So, where is connection between the theory of fixed emplacement of point between bits (powers of 2) and practice implementation? If we store fixed-number in int, it is obvious, that there is no place for storing the point in it.

It seems that fixed-point numbers are just conversion for increase performance. And to retrieve human-readable number after calculations, the opposite conversion must present.

I hope, I understand the algorithm. But is the idea of placement of point between digits is just an abstract idea?

Answer 1

Fixed-point formats are used as a way to represent fractional numbers. Quite commonly, processors perform fixed-point or integer arithmetic faster or more efficiently than floating-point arithmetic. Whether fixed-point arithmetic is suitable for an application depends on what numbers the application needs to work with.

Using fixed-point formats does require converting input to the fixed-point format and converting numbers in the fixed-point format to output.
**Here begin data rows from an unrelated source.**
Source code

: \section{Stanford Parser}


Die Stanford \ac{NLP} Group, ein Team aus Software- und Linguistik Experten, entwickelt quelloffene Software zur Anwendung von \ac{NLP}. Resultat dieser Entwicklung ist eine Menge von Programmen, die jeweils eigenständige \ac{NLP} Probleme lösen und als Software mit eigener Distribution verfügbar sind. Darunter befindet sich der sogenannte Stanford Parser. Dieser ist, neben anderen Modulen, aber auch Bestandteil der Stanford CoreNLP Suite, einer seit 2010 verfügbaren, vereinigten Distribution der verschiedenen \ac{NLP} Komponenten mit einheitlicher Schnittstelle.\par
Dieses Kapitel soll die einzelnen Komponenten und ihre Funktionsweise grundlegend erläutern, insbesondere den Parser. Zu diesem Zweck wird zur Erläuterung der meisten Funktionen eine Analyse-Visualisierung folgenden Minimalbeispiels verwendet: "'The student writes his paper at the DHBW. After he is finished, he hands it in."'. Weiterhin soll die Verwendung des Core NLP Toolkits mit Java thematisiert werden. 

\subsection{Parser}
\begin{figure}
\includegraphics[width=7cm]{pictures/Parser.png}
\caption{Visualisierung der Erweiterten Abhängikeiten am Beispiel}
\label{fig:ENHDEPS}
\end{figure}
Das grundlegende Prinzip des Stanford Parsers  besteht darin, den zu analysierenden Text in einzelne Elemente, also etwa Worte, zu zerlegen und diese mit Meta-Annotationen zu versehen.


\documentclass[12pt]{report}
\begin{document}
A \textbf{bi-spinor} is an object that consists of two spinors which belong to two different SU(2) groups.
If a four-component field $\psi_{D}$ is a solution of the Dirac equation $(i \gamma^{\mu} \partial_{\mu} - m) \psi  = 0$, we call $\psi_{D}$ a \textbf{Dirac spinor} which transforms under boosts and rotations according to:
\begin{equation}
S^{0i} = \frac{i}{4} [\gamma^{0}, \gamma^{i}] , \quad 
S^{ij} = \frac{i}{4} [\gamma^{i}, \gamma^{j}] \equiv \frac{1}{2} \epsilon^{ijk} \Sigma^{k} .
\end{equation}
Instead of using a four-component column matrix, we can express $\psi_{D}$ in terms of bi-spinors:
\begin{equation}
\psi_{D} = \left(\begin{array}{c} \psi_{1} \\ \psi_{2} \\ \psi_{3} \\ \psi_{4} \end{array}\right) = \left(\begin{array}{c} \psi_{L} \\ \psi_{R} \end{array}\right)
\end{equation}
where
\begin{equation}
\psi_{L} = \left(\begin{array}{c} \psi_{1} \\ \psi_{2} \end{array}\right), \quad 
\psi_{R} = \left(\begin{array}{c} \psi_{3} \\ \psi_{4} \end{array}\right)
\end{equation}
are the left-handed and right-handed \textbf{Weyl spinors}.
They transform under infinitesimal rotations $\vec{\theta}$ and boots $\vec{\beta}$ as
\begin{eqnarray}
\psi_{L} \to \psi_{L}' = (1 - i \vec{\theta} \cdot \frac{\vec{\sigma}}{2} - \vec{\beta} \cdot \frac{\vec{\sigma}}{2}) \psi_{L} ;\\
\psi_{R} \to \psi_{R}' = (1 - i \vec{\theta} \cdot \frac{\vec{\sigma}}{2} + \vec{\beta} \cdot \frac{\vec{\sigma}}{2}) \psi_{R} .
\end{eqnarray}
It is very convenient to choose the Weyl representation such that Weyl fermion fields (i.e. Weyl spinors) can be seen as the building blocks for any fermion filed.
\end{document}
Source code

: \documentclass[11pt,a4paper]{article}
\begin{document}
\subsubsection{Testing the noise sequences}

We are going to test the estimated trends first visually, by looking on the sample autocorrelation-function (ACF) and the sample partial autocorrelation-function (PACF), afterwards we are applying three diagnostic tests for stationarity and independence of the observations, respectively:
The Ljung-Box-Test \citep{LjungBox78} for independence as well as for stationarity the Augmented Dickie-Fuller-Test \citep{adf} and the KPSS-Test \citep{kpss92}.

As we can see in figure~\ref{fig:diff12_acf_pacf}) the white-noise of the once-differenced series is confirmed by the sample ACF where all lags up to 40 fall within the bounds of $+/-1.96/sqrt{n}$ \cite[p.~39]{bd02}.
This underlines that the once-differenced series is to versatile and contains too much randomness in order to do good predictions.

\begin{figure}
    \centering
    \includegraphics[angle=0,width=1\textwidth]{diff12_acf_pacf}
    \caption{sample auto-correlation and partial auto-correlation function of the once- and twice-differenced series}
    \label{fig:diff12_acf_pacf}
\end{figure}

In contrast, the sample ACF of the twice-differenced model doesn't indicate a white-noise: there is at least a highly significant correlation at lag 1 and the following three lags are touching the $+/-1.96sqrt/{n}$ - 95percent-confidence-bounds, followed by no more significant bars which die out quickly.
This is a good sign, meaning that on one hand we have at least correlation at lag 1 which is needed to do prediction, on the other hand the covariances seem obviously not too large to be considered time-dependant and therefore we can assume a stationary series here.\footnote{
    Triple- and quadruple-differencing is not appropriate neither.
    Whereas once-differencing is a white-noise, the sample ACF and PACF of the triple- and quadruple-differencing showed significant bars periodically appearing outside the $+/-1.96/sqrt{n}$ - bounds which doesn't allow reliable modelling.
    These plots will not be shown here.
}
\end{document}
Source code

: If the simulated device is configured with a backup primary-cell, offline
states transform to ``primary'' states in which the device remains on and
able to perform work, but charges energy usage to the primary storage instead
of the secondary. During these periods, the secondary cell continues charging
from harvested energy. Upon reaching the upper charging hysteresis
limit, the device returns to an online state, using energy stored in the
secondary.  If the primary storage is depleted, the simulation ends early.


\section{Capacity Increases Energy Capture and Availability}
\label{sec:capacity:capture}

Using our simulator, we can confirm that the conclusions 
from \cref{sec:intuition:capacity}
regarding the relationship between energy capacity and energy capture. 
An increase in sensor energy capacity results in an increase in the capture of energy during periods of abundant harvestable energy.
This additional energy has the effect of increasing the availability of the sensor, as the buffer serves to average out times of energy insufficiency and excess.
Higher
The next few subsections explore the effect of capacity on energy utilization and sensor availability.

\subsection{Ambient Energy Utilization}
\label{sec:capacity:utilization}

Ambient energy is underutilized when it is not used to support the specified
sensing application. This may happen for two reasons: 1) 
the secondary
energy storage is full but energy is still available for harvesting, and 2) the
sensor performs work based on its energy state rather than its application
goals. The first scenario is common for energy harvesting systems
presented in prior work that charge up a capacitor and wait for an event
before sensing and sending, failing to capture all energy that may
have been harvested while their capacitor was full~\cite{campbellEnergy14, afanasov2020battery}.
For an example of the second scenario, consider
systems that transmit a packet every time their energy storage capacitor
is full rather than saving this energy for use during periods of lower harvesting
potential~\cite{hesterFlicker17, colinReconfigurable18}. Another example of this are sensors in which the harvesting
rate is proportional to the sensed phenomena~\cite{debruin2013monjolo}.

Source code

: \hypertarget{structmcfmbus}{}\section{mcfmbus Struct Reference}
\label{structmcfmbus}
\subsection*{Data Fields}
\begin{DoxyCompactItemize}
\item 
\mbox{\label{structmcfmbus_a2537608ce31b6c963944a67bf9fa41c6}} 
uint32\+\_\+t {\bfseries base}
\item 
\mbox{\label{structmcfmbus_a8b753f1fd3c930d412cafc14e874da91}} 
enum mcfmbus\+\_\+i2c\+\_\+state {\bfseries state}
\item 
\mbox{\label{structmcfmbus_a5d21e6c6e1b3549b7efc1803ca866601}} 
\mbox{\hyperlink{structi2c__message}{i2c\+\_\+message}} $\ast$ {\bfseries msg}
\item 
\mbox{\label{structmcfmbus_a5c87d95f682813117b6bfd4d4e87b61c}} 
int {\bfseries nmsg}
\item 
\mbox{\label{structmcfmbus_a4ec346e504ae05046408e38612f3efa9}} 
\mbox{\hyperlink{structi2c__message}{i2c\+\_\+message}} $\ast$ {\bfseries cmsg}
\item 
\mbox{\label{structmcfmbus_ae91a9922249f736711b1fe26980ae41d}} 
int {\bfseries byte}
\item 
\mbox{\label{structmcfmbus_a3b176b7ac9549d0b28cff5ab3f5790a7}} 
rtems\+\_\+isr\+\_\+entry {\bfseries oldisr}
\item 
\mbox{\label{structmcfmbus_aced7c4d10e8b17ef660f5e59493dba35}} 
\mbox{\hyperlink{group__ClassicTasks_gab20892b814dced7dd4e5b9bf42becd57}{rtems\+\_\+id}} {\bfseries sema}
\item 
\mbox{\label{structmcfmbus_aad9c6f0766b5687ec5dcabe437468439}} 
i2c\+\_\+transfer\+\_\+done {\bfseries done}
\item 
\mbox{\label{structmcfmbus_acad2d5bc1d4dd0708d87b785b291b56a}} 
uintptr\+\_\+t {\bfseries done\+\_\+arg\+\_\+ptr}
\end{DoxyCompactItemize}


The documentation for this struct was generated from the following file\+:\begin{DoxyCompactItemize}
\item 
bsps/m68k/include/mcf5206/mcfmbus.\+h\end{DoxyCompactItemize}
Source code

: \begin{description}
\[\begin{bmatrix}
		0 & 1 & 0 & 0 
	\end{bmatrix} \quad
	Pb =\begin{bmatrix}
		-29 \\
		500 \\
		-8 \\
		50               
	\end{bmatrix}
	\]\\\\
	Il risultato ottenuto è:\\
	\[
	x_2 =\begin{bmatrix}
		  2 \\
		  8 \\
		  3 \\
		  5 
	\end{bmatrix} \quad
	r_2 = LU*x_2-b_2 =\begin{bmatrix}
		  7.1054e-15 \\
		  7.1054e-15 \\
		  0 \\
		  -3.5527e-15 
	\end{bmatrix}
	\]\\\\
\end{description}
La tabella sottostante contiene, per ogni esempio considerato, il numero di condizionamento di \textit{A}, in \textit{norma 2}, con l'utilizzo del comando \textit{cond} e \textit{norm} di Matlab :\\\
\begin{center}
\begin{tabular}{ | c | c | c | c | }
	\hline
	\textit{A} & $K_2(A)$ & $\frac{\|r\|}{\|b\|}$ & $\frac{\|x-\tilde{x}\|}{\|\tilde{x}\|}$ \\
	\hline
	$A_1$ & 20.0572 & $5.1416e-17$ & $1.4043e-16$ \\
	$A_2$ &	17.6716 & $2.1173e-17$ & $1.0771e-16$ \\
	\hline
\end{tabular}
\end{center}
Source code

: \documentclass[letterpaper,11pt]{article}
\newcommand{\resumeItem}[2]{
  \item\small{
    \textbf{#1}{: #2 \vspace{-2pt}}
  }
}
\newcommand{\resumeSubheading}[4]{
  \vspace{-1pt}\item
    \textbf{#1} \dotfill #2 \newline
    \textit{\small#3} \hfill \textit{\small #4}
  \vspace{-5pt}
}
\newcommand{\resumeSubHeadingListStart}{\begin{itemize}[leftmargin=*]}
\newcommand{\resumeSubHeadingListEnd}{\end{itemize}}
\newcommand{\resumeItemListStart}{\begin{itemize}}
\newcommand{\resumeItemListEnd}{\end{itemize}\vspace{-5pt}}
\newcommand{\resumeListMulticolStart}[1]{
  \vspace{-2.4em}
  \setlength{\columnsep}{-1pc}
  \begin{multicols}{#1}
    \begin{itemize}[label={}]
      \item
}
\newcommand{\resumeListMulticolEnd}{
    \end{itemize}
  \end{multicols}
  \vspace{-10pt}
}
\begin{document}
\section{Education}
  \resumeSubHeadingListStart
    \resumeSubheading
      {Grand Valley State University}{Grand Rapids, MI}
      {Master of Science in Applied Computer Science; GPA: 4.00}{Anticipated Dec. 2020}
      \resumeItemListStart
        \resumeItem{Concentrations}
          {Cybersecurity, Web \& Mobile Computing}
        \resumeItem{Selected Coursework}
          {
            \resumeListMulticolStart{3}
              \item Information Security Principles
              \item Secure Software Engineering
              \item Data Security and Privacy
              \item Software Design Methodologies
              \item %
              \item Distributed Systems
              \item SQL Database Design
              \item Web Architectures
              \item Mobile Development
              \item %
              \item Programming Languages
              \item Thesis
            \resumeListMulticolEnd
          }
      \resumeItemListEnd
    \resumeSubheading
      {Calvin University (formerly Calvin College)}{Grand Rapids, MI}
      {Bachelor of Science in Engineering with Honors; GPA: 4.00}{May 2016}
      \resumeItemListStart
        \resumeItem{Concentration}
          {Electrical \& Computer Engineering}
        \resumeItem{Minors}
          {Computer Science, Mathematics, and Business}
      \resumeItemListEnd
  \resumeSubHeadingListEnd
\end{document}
But this is also true of integers and floating-point: All input must be converted to whatever internal format is used to represent it, and all output must be produced by converting from internal formats.

And how does multiplying on 2^(fractional_bits) affect the quantity of digits after the point?

Suppose we have some number x that is represented as an integer X = x•2^f, where f is the number of fraction bits. Conceptually X is in a fixed-point format. Similarly, we have y represented as Y = y•2^f.

If we execute an integer multiplication instruction to produce result Z = XY, then Z = XY = (x•2^f)•(y•2^f) = xy•2^2f. Then, if we divide Z by 2^f (or, nearly equivalently, shift it right by f bits), we have xy•2^f except for any rounding errors that may have occurred in the division. And xy•2^f is the fixed-point representation of the product of x and y.

Thus, we can effect a fixed-point multiplication by performing an integer multiplication followed by a shift.

Often, to get rounding instead of truncation, a value of half of 2^f is added before the shift, so we compute floor((XY + 2^f−1) / 2^f):

• Multiply X by Y.
• Add 2^f−1.
• Shift right f bits.